# Canada wants foreign workers credentials to be assessed before they move



## Shashi2

The idea of having education credentials assessed and verified by designated organisations before skilled workers arrive in Canada, is very good. 

Unfortunately this is not going to help much. Reason is the biggest restriction / barrier of CANADIAN EXPERIENCE for licence to practice as a professional in this country. 

Federal and province government should offer an opportunity to immigrants to acquire in their department/s. There is only one way talk from policy designer. They have neve tried to know from the sufferer in this matter. I would suggest policy make just to send a letter to the immigrants and find out whether they are ready to work (even without any salary) to gain this Canadian experience for their licence requirement ?. 

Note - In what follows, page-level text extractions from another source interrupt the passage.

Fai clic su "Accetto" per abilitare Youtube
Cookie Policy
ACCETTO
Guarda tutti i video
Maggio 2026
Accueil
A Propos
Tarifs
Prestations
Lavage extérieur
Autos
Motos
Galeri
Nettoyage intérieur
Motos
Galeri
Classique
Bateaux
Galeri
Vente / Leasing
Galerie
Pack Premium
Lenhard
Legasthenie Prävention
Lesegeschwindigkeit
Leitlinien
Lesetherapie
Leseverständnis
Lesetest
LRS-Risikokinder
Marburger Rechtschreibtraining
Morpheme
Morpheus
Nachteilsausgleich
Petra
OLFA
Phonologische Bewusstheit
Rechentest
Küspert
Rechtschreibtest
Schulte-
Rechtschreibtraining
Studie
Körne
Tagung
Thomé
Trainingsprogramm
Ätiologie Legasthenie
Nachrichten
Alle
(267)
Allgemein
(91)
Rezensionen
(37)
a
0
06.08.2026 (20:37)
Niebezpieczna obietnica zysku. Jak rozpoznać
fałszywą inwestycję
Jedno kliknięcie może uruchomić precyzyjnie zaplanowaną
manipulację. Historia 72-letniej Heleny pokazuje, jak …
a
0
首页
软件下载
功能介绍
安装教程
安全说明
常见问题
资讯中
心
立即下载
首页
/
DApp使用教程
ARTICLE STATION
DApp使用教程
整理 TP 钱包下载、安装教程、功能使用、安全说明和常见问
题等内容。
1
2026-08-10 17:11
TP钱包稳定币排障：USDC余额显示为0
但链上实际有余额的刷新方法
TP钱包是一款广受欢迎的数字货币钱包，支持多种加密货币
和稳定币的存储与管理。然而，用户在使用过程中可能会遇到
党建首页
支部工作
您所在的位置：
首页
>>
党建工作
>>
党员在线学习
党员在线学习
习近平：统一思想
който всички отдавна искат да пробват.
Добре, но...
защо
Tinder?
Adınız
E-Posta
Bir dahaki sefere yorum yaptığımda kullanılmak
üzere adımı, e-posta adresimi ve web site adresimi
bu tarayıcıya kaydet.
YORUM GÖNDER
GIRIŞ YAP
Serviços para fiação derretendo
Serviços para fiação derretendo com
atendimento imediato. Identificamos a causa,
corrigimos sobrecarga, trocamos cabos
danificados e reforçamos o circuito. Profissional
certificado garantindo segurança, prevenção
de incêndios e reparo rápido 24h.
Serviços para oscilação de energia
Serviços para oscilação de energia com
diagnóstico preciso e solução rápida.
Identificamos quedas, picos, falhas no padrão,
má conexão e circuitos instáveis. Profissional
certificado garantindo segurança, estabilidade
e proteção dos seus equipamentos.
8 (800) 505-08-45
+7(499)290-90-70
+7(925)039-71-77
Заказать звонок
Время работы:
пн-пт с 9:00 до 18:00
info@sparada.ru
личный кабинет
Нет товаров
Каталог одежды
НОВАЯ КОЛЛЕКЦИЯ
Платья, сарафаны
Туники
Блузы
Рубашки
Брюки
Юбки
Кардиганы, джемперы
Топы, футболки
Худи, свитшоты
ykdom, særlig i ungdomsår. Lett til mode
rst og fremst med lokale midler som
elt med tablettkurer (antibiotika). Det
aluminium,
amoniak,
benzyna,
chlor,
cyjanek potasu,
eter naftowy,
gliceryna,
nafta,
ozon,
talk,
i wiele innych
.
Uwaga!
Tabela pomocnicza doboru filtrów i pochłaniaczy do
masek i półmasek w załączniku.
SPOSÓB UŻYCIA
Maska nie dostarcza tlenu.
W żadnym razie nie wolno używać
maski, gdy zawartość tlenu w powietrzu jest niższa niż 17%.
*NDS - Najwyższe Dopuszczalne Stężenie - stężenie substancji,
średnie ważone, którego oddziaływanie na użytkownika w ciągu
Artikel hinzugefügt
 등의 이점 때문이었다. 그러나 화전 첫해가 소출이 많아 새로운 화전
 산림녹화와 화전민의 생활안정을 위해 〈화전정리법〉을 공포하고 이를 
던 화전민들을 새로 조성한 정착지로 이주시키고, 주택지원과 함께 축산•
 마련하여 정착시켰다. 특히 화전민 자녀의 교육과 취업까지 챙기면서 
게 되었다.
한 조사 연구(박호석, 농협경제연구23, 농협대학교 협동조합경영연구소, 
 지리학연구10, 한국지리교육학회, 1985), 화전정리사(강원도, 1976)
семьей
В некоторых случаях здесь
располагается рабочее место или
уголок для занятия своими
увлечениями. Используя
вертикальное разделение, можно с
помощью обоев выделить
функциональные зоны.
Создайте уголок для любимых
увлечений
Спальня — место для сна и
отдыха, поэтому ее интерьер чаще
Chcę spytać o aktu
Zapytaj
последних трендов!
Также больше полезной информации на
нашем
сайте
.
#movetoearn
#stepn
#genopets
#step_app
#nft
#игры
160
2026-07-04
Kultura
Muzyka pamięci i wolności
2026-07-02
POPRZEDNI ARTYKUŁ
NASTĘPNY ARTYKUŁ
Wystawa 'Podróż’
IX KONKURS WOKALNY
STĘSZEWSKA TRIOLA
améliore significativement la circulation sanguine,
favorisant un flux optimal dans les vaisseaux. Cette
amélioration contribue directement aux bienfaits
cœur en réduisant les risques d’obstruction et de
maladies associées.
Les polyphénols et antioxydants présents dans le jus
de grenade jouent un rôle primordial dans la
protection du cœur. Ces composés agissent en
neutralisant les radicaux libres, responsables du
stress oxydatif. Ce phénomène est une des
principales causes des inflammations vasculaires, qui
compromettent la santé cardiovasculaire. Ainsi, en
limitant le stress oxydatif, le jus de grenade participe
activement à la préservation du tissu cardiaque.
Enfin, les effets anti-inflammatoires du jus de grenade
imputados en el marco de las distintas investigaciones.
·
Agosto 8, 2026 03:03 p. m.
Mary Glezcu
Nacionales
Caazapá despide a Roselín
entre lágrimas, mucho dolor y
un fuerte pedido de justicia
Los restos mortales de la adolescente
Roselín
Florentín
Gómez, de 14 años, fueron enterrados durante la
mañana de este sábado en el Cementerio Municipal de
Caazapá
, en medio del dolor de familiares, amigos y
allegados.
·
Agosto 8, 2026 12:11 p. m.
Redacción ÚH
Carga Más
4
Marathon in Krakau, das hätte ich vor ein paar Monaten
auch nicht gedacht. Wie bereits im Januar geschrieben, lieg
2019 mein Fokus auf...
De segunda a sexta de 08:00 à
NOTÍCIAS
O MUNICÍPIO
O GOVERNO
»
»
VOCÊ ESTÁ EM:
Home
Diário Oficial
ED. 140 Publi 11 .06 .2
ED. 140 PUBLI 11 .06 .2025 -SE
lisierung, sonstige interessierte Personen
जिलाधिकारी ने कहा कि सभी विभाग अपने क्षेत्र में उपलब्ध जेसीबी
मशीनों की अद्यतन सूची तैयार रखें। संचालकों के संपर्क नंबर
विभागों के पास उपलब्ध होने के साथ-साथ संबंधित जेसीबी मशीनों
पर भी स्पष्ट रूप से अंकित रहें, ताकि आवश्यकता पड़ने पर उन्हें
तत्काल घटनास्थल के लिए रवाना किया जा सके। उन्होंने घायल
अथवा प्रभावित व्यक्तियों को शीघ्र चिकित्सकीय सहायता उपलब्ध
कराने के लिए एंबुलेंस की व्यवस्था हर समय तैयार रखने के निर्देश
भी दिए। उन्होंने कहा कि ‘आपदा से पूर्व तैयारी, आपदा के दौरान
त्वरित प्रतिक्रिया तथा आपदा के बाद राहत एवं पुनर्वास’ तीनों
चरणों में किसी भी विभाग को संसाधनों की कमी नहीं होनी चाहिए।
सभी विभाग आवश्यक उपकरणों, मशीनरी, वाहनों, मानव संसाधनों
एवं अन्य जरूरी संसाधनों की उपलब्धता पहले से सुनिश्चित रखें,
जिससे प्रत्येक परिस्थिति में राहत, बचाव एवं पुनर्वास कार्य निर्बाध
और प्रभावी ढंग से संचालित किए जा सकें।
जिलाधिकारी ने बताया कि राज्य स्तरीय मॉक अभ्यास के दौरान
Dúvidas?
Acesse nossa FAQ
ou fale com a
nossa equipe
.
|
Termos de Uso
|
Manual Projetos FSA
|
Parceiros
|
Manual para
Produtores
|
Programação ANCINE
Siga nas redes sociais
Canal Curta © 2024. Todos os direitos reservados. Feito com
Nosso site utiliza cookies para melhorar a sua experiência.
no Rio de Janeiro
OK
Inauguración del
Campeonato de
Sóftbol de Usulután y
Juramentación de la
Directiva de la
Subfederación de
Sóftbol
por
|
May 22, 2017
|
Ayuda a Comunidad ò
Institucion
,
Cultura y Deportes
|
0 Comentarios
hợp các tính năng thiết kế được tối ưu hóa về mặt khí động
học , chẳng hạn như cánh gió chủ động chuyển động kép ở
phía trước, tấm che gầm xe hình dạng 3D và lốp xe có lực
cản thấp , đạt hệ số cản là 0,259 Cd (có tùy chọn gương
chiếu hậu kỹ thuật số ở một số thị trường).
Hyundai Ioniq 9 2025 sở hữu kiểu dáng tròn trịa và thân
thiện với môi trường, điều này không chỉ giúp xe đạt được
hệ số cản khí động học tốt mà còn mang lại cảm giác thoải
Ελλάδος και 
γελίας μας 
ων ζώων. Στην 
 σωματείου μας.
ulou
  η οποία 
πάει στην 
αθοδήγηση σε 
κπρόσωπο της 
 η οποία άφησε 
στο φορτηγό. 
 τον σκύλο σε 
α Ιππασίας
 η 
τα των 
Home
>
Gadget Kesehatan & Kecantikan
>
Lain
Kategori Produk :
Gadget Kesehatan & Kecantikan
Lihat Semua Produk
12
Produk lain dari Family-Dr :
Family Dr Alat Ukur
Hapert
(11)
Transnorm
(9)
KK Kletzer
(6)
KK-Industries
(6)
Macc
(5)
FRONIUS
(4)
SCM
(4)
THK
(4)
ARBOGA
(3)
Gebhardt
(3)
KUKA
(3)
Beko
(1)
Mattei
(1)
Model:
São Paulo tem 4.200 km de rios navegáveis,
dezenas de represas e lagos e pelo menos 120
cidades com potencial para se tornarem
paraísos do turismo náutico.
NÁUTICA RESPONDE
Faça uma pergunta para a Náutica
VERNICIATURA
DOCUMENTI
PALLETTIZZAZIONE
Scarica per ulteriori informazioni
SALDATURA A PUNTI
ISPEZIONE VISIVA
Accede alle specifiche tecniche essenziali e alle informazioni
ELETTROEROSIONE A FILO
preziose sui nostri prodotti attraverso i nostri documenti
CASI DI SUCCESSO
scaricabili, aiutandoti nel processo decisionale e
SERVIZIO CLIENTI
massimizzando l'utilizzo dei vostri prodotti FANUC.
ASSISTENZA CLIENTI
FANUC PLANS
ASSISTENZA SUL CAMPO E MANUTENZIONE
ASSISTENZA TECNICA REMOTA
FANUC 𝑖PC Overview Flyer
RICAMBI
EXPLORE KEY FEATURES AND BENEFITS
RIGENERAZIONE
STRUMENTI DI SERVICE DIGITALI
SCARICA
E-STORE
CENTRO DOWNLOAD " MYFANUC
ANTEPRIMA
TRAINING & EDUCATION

I am very much confident that more than 90 % professional will say "YES". 

Shashi


----------



## Raihan

Good God ! .Minister Kenny is blindly aping the Australian and New Zealand system. Sadly the system of Skills Assessment and Credential Evaluation did nothing for post landing employment of most immigrants. What is good for the goose may not be good for the gander !!!! 
Kenny seems to be under the misconception that First Stringers are keen to immigrate to Canada. No. Sir. Canada is the last choice. The see-saw laws introduced by Kenny in his tenure has didillusioned even the second stringers. 
Lastly China and India provide 75% of immigrants to Canada. In 3 decades Chin and India will be Super economies. The migration will reduce and stop. Where will Canada get immigrants from? 
Mr Minister please wake up and make laws. remebre Gose and Gander?


----------



## tigercop2020

Hello all friends expats. I am new member here and I am in the USA and planning to move to Cebu City, Philippines very soon. 
I need advise from any one of you please in Canada for a lady friend of mine. My lady friends is a Filipina, who is presently in UK with a student working visa passport. She was applied for it way back in Manila, Philippines where she is from. She works and go to a class in UK as per health carer contract. Her contract is about to expire few months from now. she is working in a Home Care facility in UK. She is a RN and Management graduate in Manila. She wanted to continue working in Canada instead of going back to the Philippines and become un employed. Her husband left her with the 3 high school and college kids supporting them all by her self..Can anybody here please give some help how she can move to Canada and land a job before her UK contract expire this few months?


----------